# Any other bakers out there?



## meghanwithanH (Aug 13, 2018)

I love to bake! And not to brag, but I’m pretty good at it. I’d really like to put in some more practice with decorating but I can’t bake very often. When I do, I eat it allllll 

What do you like to bake?
What are some of your favorite baking tips and tricks?


----------



## Winston (Aug 13, 2018)

My wife was always "Dessert Girl" in her family, and retains the crown today.
However, I have been pressed into service on numerous occasions.

When I worked in a group home, we did the daily cooking on the overnight shirt.  I usually made dessert.  I was told by the day staff that the kids would ask, "Did Winston make this (dessert)?" If it was affirmative, the dove in.
My secret?  Extra chocolate.  Seriously, who doesn't like extra chocolate?  For brownies and cake, I'd throw in a cup or two of chocolate chips. Cookies?  Extra chocolate (and plenty of butter and brown sugar).  These were teenage boys, they were not watching their figures.

Speaking of butter and brown sugar, there's your secret to a good pineapple upside down cake.  Make sure the pan is generously coated with the caramelized glaze before you add the batter.  The batter won't stick, and it gives the cake a crunchy, chewy binding with a soft moist center.


----------



## meghanwithanH (Aug 14, 2018)

Can’t go wrong with extra chocolate! I put extra vanilla in everything. It makes everything taste better. 

I dont know that I’ve every had pineapple upside down cake. Funny you should mention it though because I’m going through a pineapple phase. Pineapple upside down cake may just have to be my next project. Thanks for the idea!


----------



## aj47 (Aug 18, 2018)

meghanwithanH said:


> I love to bake! And not to brag, but I’m pretty good at it. I’d really like to put in some more practice with decorating but I can’t bake very often. When I do, I eat it allllll
> 
> What do you like to bake?
> What are some of your favorite baking tips and tricks?

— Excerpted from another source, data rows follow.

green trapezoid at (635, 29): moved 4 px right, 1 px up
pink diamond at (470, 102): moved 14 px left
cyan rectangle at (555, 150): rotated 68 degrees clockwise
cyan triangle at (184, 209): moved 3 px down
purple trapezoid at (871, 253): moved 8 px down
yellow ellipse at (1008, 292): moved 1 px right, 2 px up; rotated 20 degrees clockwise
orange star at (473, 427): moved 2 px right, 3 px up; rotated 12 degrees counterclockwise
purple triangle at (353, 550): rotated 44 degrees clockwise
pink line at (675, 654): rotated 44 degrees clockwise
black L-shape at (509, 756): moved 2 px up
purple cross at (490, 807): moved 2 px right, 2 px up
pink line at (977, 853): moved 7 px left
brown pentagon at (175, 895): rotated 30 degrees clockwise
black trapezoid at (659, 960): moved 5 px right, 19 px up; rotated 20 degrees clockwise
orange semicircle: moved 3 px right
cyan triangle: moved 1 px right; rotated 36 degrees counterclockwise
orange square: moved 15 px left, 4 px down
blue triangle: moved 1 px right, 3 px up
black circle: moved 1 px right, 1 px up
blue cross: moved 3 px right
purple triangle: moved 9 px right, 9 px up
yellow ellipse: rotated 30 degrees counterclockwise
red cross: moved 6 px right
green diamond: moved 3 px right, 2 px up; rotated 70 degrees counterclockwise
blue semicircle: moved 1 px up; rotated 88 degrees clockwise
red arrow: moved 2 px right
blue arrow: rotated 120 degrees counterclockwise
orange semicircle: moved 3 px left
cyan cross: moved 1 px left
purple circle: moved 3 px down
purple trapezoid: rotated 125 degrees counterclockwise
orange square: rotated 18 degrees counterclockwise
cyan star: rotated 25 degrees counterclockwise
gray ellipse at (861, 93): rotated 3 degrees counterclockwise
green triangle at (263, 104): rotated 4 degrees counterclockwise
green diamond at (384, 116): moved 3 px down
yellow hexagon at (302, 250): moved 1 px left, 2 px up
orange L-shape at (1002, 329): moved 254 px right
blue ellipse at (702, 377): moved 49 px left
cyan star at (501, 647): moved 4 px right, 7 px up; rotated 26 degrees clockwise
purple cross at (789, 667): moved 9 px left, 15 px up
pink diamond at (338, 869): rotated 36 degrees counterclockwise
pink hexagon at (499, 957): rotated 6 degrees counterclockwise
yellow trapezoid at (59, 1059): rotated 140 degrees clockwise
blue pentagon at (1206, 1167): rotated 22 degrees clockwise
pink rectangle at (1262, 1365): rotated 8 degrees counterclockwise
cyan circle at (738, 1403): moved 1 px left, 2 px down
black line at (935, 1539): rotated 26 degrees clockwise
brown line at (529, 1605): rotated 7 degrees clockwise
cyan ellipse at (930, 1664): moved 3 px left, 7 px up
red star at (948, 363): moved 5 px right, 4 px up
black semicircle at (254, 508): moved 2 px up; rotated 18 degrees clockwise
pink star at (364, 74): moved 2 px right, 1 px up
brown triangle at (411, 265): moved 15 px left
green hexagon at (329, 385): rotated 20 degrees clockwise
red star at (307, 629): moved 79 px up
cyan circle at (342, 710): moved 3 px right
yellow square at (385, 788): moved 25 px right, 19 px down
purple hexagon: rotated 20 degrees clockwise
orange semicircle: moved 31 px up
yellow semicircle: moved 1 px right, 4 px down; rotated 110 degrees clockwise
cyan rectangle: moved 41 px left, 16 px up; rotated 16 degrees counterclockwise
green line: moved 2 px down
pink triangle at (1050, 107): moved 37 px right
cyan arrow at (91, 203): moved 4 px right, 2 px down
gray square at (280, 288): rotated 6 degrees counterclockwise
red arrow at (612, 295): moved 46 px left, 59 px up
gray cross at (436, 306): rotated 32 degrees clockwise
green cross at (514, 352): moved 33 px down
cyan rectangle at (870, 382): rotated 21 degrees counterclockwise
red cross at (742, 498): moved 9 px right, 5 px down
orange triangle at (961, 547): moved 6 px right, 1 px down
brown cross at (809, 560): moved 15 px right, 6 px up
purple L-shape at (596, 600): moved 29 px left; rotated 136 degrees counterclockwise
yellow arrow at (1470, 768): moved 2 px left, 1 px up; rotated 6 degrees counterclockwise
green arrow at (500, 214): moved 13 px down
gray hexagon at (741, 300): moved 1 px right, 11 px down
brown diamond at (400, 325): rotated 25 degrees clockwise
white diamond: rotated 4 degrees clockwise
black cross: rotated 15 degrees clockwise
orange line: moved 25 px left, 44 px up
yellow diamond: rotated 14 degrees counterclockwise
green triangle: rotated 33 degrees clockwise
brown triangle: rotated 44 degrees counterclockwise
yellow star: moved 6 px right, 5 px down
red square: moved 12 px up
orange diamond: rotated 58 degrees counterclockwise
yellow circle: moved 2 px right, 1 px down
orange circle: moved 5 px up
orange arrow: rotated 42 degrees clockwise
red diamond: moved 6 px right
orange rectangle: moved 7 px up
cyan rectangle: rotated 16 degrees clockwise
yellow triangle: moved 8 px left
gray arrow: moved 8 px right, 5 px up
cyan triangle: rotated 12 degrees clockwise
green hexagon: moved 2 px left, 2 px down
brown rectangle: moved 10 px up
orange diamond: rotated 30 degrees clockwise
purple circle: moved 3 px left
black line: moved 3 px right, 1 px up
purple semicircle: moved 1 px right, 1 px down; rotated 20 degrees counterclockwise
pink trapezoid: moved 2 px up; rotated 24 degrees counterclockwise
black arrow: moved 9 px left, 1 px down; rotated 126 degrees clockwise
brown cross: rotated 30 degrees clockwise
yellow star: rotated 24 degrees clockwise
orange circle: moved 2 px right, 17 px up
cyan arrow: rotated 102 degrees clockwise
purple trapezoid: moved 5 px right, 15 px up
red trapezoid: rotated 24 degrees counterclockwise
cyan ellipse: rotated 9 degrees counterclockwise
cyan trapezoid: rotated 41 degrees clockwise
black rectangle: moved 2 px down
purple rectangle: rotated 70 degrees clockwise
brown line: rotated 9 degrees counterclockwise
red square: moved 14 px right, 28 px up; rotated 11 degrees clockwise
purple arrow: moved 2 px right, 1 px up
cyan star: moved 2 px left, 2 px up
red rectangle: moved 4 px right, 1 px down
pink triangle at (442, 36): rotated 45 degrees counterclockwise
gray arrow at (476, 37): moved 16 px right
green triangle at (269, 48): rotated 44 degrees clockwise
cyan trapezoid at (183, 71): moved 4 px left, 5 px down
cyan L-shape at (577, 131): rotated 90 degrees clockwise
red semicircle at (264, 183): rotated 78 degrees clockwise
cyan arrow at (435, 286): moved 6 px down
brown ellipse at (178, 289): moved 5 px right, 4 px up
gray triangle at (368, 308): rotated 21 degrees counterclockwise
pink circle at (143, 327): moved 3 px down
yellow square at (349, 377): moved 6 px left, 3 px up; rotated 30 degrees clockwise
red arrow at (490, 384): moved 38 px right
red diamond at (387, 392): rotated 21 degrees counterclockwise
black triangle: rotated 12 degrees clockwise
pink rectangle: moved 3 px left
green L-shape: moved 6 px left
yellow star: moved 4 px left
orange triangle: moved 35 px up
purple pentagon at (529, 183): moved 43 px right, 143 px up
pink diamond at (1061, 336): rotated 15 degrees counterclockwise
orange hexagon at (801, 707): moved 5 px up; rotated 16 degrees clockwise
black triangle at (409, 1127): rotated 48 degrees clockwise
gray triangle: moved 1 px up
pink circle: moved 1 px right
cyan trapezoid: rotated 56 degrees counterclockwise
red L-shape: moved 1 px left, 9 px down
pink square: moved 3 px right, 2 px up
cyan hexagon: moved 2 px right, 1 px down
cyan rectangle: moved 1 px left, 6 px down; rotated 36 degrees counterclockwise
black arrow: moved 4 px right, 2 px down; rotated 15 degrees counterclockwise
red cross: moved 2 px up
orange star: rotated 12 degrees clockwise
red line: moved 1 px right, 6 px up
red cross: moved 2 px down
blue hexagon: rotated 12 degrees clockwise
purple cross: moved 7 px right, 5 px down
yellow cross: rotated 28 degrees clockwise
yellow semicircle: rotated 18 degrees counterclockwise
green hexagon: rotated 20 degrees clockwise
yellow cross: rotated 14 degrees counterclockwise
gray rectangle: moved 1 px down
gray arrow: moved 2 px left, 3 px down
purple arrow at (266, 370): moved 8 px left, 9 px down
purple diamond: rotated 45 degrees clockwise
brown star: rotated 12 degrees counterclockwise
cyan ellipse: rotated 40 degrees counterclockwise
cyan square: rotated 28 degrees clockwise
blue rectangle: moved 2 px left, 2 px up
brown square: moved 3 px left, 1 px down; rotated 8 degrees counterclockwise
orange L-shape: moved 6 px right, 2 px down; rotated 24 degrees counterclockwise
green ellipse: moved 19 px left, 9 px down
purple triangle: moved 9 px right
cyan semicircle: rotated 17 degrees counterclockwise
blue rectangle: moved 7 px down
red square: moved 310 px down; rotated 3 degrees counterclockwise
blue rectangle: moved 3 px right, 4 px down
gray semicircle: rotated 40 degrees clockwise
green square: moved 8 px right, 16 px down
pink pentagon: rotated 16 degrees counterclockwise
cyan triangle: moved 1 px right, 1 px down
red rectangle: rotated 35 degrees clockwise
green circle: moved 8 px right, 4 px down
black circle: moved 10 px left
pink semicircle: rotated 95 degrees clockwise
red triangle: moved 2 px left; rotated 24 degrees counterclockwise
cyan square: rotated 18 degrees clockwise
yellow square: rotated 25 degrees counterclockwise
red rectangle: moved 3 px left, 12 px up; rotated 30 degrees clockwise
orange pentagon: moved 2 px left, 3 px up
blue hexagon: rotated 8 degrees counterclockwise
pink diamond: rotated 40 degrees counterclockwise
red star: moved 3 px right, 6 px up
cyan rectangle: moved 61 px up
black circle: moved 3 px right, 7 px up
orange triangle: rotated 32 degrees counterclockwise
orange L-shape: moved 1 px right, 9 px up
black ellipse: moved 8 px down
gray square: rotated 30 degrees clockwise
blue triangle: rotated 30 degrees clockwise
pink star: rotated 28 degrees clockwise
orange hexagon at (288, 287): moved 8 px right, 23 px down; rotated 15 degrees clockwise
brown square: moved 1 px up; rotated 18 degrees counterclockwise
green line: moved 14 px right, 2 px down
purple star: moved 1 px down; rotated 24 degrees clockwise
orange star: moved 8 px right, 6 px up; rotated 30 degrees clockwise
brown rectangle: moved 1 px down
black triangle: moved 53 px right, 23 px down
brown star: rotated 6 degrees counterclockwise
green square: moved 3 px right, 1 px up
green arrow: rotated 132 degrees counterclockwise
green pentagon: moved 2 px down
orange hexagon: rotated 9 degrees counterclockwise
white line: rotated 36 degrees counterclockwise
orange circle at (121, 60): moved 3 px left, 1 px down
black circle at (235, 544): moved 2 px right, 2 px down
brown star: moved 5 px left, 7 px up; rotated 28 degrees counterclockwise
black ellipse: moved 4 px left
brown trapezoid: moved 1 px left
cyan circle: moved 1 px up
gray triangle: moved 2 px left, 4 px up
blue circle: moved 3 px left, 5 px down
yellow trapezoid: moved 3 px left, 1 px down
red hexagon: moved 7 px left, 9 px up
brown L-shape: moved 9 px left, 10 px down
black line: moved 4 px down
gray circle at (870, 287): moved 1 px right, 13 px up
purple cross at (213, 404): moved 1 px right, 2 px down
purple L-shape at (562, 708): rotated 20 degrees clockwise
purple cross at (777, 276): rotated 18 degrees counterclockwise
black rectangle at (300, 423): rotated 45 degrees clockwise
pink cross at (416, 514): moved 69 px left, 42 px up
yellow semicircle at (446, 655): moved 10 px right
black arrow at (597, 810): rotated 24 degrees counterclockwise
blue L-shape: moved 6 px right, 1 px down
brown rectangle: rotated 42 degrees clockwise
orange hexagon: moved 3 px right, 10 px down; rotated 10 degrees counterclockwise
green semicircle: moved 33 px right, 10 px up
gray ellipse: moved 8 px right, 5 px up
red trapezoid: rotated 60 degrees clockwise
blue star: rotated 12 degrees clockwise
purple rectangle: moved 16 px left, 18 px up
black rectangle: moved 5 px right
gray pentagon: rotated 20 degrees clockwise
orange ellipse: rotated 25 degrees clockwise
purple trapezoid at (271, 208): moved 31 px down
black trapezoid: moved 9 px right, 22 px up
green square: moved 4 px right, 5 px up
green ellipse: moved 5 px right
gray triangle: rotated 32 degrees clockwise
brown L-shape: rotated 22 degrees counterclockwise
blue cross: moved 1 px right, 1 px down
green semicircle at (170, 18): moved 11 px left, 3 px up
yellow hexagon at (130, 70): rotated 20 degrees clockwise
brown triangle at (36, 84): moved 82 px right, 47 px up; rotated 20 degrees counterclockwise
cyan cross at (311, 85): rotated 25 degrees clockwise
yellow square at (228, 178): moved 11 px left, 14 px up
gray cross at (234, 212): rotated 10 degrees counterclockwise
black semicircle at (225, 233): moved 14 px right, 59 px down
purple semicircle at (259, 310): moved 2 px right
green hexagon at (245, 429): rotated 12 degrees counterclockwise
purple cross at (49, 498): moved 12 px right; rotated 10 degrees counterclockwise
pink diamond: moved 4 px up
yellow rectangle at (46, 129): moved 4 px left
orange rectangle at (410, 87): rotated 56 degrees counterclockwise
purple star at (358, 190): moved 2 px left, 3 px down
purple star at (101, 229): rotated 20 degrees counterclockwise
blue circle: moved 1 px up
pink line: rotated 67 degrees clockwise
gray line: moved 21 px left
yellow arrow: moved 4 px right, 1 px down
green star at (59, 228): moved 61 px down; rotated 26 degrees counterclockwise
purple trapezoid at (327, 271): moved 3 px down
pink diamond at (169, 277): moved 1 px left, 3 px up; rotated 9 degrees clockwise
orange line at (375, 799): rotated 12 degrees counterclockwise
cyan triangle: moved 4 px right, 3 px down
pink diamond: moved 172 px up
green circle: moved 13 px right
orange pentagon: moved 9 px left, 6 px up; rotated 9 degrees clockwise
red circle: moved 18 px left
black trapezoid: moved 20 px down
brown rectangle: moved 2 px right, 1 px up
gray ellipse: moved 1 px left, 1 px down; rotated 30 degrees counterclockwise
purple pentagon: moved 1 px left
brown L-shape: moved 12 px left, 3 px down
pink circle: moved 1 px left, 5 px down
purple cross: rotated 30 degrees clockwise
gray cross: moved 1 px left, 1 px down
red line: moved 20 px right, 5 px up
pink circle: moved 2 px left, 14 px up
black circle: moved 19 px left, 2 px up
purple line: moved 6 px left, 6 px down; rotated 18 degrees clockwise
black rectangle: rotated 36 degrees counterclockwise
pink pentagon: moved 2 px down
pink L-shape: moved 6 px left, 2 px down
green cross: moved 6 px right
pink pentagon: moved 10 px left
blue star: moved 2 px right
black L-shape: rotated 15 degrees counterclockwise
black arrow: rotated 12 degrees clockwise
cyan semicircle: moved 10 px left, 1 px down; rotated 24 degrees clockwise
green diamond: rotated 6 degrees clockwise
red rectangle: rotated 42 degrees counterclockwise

Hi Meghan,  I wrote a poem about a pie here.  I do mostly quick-breads and pound cakes.  And bars or cakes that go in a 13" x 9" or 8" x 8" square pan.  I have a hand tremor so I can't do delicate decorative stuff.


----------



## meghanwithanH (Aug 19, 2018)

I love to make brownies and blondies and cheesecake squares and things like that. They’re so quick and easy. I don’t have usually have the patience for decorating and yet I wish I was better at it. I need to put in some practice time. Anyway, what kinds of bars and cakes do you like to bake?


----------



## ppsage (Aug 20, 2018)

I bake pineapple blueberry pound cake for a breakfast staple. Freezes great.


----------



## PiP (Aug 20, 2018)

ppsage said:


> I bake pineapple blueberry pound cake for a breakfast staple. /QUOTE]
> 
> Cake for breakfast sounds deliciously wicked. Any chance of the recipe, please?


----------



## meghanwithanH (Aug 20, 2018)

Sounds incredible!


----------



## aj47 (Aug 20, 2018)

I made nutella cheesecake with this recipe for my upcoming natal anniversary using this recipe form the New York Times:  https://cooking.nytimes.com/recipes/1019275-no-bake-cheesecake-bars -- I baked the crust and doubled the sugar and vanilla and added a 13-oz jar of Nutella before folding in the whipped cream.


----------



## ppsage (Aug 20, 2018)

PiP said:


> ppsage said:
> 
> 
> > I bake pineapple blueberry pound cake for a breakfast staple. /QUOTE]
> ...


----------



## meghanwithanH (Aug 21, 2018)

Thank you for the recipe! Sounds delicious - my mouth is watering! Adding it to my list right now.


----------



## aj47 (Aug 21, 2018)

pp, that looks tantalizing.  I do the Grandmother's Pound Cake II from all recipes (21702) as-is--there is no need to add flavorings.  I make them for my students.


----------



## meghanwithanH (Aug 21, 2018)

That reminds me, my coworker’s mom makes an incredible rum cake. I’ll post he recipe if she’s willing to give it up


----------



## ppsage (Sep 10, 2018)

Baking the (pineapple) cake today. Plums still aren't ripe and I worry a heavy rain's gonna fall this week.


----------



## MarkTaylorCa (Apr 3, 2019)

I am a big fan of Brownie. I often bake it. Here is my best recipe:

¼ cup butter​
1 bar + 1 row dark chocolate)
½ cup sugar​
2 eggs
1/8 tsp salt
​½ tsp vanilla (less than half a packet of van sugar)
½ cup chopped walnuts
​½ cup flour


Oil an 8 x 8 inch pan.  Heat oven to 350 F.  Melt chocolate and butter, stirring constantly.  Remove from heat.  Add sugar and stir till blended.  Add eggs, salt and vanilla and stir till blended.   Add flour and blend.  Add nuts and blend.  Bake 25 – 30 minutes.  DO NOT OVERBAKE.  Should be very moist.

Bon appetit!)


----------



## Rojack79 (Jul 8, 2019)

I love to make recipes from scratch. Any kind of pastry, cake or cookie that i can conceive i will bake. I should have been a chef.


----------



## quiet (Jul 13, 2019)

A group of other bakers! I haven't done much baking in a while, but I do love it! Those recipes look delicious!


----------



## aparna (Jul 13, 2019)

good job...!


----------



## Kopely (Jun 15, 2020)

My sister just got into baking bread. I can't believe how good her sourdough bread is. And from my understanding sourdough bread is a healthier bread option then most other breads.


----------